### To do
Print each record below character for character.

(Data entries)
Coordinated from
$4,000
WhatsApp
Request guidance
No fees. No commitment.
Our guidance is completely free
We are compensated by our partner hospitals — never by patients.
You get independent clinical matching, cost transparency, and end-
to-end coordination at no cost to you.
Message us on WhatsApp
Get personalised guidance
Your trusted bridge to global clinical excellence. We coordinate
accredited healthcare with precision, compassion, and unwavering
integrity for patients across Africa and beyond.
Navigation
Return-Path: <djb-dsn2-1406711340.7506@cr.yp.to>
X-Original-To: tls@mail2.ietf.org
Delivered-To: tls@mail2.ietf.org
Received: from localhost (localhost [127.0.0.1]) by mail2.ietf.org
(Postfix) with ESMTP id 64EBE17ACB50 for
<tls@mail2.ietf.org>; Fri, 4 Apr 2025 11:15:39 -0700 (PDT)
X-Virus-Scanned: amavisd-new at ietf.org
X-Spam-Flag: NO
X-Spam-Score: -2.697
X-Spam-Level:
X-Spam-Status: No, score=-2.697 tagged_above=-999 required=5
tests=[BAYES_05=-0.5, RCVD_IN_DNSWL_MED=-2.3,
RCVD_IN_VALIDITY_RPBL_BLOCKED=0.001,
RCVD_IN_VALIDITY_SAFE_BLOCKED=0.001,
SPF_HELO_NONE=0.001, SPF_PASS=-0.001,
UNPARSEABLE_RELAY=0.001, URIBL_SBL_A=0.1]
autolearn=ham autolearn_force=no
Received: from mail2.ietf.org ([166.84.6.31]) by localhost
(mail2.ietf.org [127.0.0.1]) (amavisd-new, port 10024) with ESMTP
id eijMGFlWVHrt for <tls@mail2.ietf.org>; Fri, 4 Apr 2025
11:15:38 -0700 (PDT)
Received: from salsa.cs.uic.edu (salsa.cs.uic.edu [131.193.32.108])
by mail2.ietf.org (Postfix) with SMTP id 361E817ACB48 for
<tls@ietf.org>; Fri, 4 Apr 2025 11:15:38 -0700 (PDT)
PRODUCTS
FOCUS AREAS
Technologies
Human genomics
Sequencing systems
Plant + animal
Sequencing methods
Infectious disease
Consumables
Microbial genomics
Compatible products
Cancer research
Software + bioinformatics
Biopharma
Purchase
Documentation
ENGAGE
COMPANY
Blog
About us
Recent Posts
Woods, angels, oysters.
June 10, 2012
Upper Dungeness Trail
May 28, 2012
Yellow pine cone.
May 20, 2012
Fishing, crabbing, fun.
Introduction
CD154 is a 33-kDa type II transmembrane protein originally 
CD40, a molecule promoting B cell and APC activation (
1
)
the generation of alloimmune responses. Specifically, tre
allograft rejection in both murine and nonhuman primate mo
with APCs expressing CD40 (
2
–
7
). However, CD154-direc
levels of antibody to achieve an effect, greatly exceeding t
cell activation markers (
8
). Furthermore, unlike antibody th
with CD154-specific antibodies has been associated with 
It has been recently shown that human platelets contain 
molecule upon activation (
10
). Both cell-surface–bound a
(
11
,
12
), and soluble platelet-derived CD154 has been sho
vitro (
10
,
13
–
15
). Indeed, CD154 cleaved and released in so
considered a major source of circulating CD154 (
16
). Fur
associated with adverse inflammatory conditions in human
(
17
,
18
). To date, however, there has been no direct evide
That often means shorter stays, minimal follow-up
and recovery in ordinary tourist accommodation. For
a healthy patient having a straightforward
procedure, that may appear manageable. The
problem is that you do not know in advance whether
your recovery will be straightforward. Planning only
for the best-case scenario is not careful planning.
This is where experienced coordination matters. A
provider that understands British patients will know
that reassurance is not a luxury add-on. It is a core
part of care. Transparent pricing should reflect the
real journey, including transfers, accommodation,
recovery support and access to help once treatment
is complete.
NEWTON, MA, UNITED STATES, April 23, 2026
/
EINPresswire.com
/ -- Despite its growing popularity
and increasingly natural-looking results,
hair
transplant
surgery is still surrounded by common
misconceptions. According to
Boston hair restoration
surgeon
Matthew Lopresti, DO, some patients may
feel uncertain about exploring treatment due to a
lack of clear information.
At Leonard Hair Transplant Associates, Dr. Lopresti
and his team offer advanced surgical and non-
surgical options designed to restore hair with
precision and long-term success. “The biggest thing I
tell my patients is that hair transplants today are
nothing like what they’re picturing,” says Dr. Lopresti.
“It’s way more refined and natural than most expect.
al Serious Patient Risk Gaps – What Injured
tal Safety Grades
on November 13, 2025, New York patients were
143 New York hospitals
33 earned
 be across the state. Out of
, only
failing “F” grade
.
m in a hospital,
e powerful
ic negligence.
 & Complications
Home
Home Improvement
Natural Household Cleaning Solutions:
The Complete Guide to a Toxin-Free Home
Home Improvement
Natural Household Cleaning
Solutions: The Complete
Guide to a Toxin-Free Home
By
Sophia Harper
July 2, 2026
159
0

### Task output
Coordinated from
$4,000
WhatsApp
Request guidance
No fees. No commitment.
Our guidance is completely free
We are compensated by our partner hospitals — never by patients.
You get independent clinical matching, cost transparency, and end-
to-end coordination at no cost to you.
Message us on WhatsApp
Get personalised guidance
Your trusted bridge to global clinical excellence. We coordinate
accredited healthcare with precision, compassion, and unwavering
integrity for patients across Africa and beyond.
Navigation
Return-Path: <djb-dsn2-1406711340.7506@cr.yp.to>
X-Original-To: tls@mail2.ietf.org
Delivered-To: tls@mail2.ietf.org
Received: from localhost (localhost [127.0.0.1]) by mail2.ietf.org
(Postfix) with ESMTP id 64EBE17ACB50 for
<tls@mail2.ietf.org>; Fri, 4 Apr 2025 11:15:39 -0700 (PDT)
X-Virus-Scanned: amavisd-new at ietf.org
X-Spam-Flag: NO
X-Spam-Score: -2.697
X-Spam-Level:
X-Spam-Status: No, score=-2.697 tagged_above=-999 required=5
tests=[BAYES_05=-0.5, RCVD_IN_DNSWL_MED=-2.3,
RCVD_IN_VALIDITY_RPBL_BLOCKED=0.001,
RCVD_IN_VALIDITY_SAFE_BLOCKED=0.001,
SPF_HELO_NONE=0.001, SPF_PASS=-0.001,
UNPARSEABLE_RELAY=0.001, URIBL_SBL_A=0.1]
autolearn=ham autolearn_force=no
Received: from mail2.ietf.org ([166.84.6.31]) by localhost
(mail2.ietf.org [127.0.0.1]) (amavisd-new, port 10024) with ESMTP
id eijMGFlWVHrt for <tls@mail2.ietf.org>; Fri, 4 Apr 2025
11:15:38 -0700 (PDT)
Received: from salsa.cs.uic.edu (salsa.cs.uic.edu [131.193.32.108])
by mail2.ietf.org (Postfix) with SMTP id 361E817ACB48 for
<tls@ietf.org>; Fri, 4 Apr 2025 11:15:38 -0700 (PDT)
PRODUCTS
FOCUS AREAS
Technologies
Human genomics
Sequencing systems
Plant + animal
Sequencing methods
Infectious disease
Consumables
Microbial genomics
Compatible products
Cancer research
Software + bioinformatics
Biopharma
Purchase
Documentation
ENGAGE
COMPANY
Blog
About us
Recent Posts
Woods, angels, oysters.
June 10, 2012
Upper Dungeness Trail
May 28, 2012
Yellow pine cone.
May 20, 2012
Fishing, crabbing, fun.
Introduction
CD154 is a 33-kDa type II transmembrane protein originally 
CD40, a molecule promoting B cell and APC activation (
1
)
the generation of alloimmune responses. Specifically, tre
allograft rejection in both murine and nonhuman primate mo
with APCs expressing CD40 (
2
–
7
). However, CD154-direc
levels of antibody to achieve an effect, greatly exceeding t
cell activation markers (
8
). Furthermore, unlike antibody th
with CD154-specific antibodies has been associated with 
It has been recently shown that human platelets contain 
molecule upon activation (
10
). Both cell-surface–bound a
(
11
,
12
), and soluble platelet-derived CD154 has been sho
vitro (
10
,
13
–
15
). Indeed, CD154 cleaved and released in so
considered a major source of circulating CD154 (
16
). Fur
associated with adverse inflammatory conditions in human
(
17
,
18
). To date, however, there has been no direct evide
That often means shorter stays, minimal follow-up
and recovery in ordinary tourist accommodation. For
a healthy patient having a straightforward
procedure, that may appear manageable. The
problem is that you do not know in advance whether
your recovery will be straightforward. Planning only
for the best-case scenario is not careful planning.
This is where experienced coordination matters. A
provider that understands British patients will know
that reassurance is not a luxury add-on. It is a core
part of care. Transparent pricing should reflect the
real journey, including transfers, accommodation,
recovery support and access to help once treatment
is complete.
NEWTON, MA, UNITED STATES, April 23, 2026
/
EINPresswire.com
/ -- Despite its growing popularity
and increasingly natural-looking results,
hair
transplant
surgery is still surrounded by common
misconceptions. According to
Boston hair restoration
surgeon
Matthew Lopresti, DO, some patients may
feel uncertain about exploring treatment due to a
lack of clear information.
At Leonard Hair Transplant Associates, Dr. Lopresti
and his team offer advanced surgical and non-
surgical options designed to restore hair with
precision and long-term success. “The biggest thing I
tell my patients is that hair transplants today are
nothing like what they’re picturing,” says Dr. Lopresti.
“It’s way more refined and natural than most expect.
al Serious Patient Risk Gaps – What Injured
tal Safety Grades
on November 13, 2025, New York patients were
143 New York hospitals
33 earned
 be across the state. Out of
, only
failing “F” grade
.
m in a hospital,
e powerful
ic negligence.
 & Complications
Home
Home Improvement
Natural Household Cleaning Solutions:
The Complete Guide to a Toxin-Free Home
Home Improvement
Natural Household Cleaning
Solutions: The Complete
Guide to a Toxin-Free Home
By
Sophia Harper
July 2, 2026
159
0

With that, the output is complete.